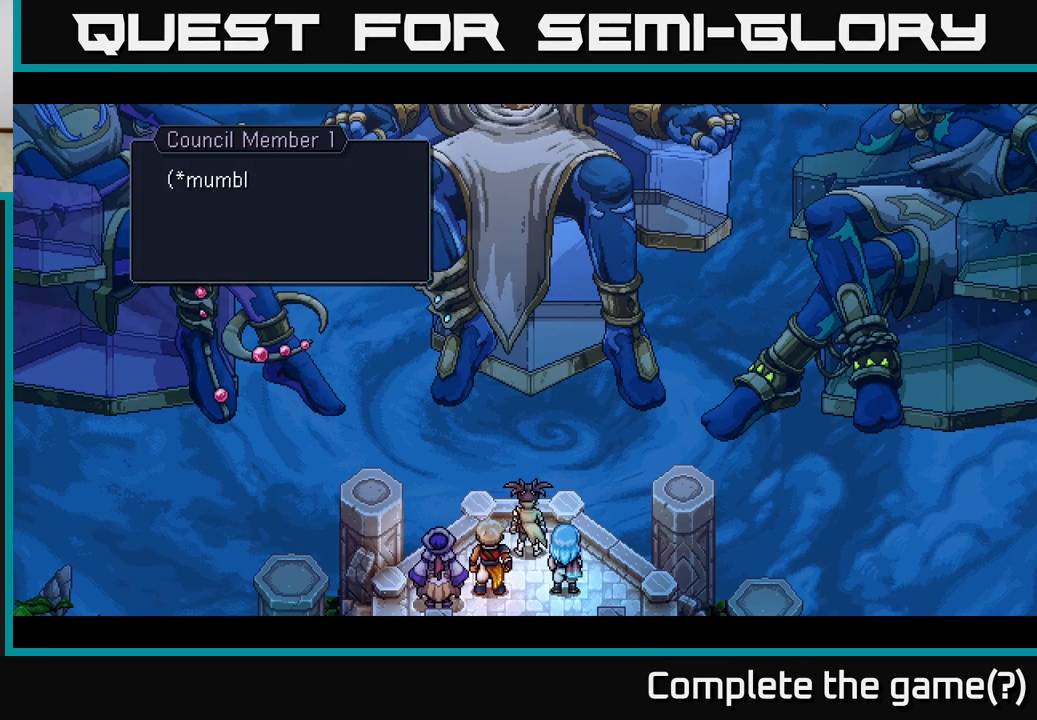
{"buttons": [], "left_stick": "center", "right_stick": "center", "events": []}
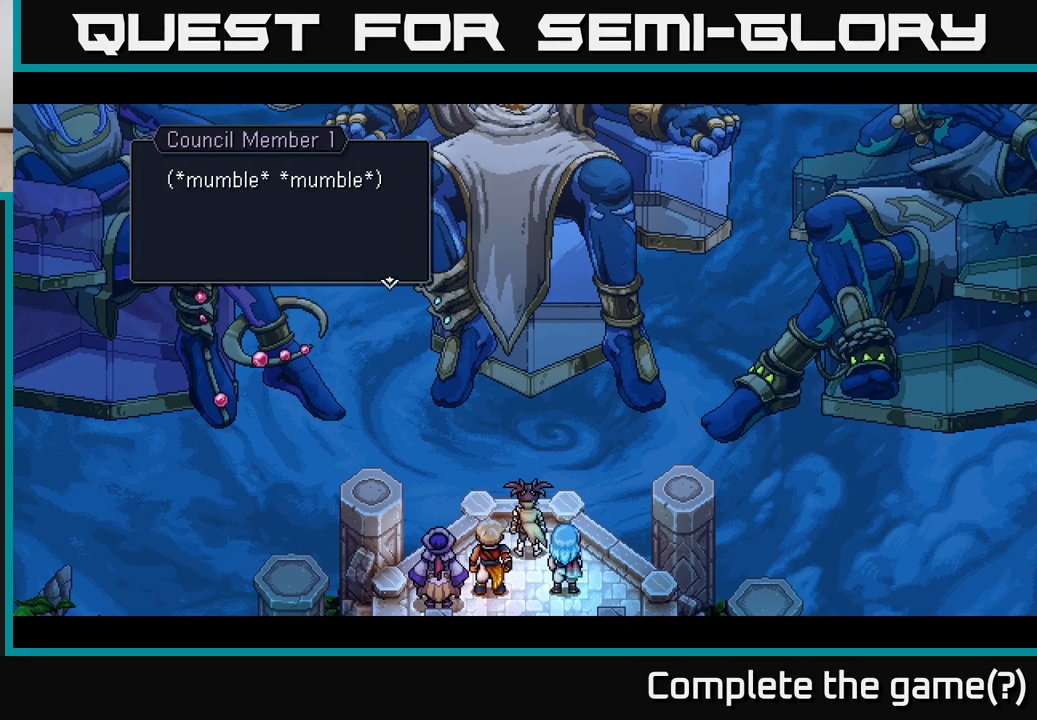
{"buttons": [], "left_stick": "center", "right_stick": "center", "events": []}
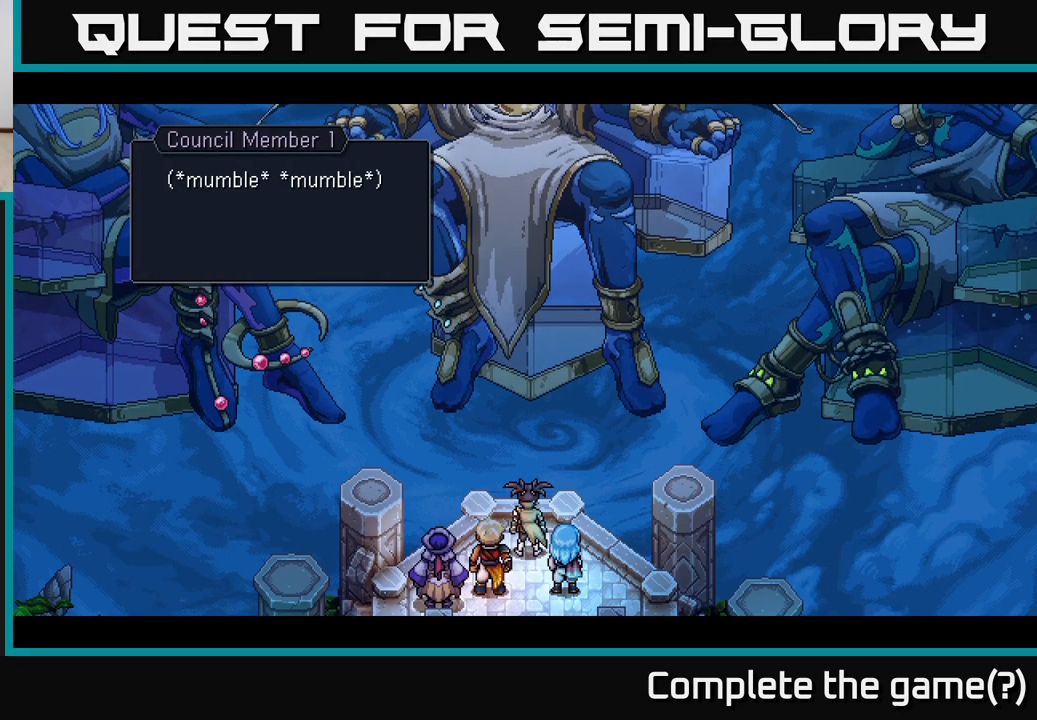
{"buttons": [], "left_stick": "center", "right_stick": "center", "events": []}
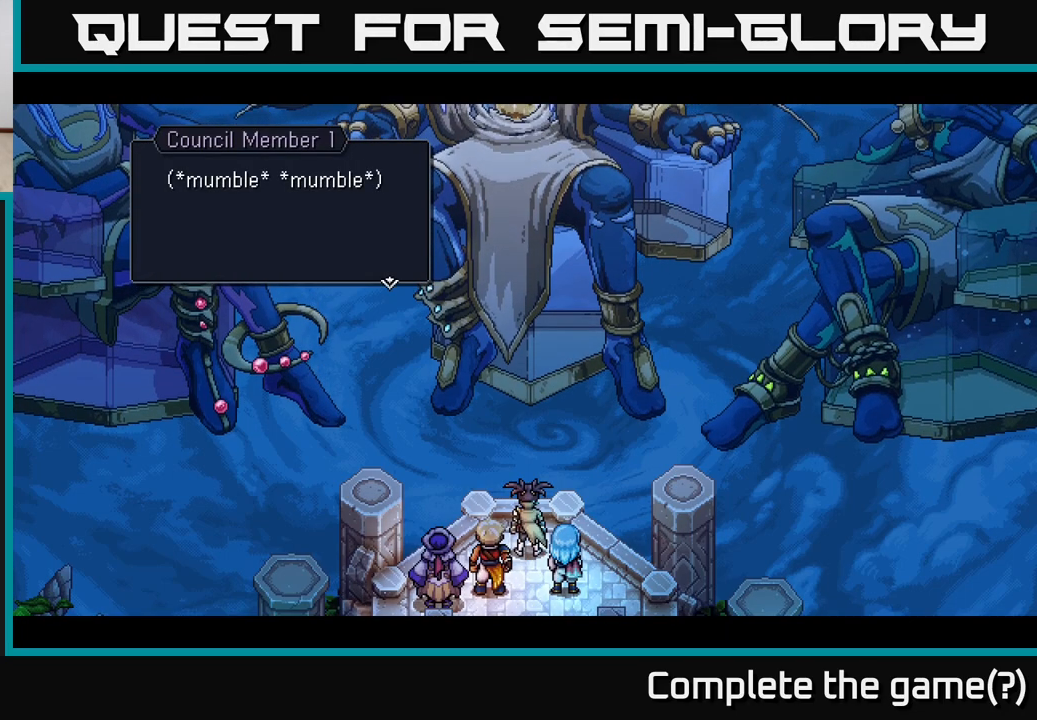
{"buttons": [], "left_stick": "center", "right_stick": "center", "events": []}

■ TASK REQUIREMENTS ■
Write out the data exactly, and exclude every picture it holds.

■ FINISHED TASK ■
{"buttons": [], "left_stick": "center", "right_stick": "center", "events": []}
{"buttons": [], "left_stick": "center", "right_stick": "center", "events": []}
{"buttons": [], "left_stick": "center", "right_stick": "center", "events": []}
{"buttons": [], "left_stick": "center", "right_stick": "center", "events": []}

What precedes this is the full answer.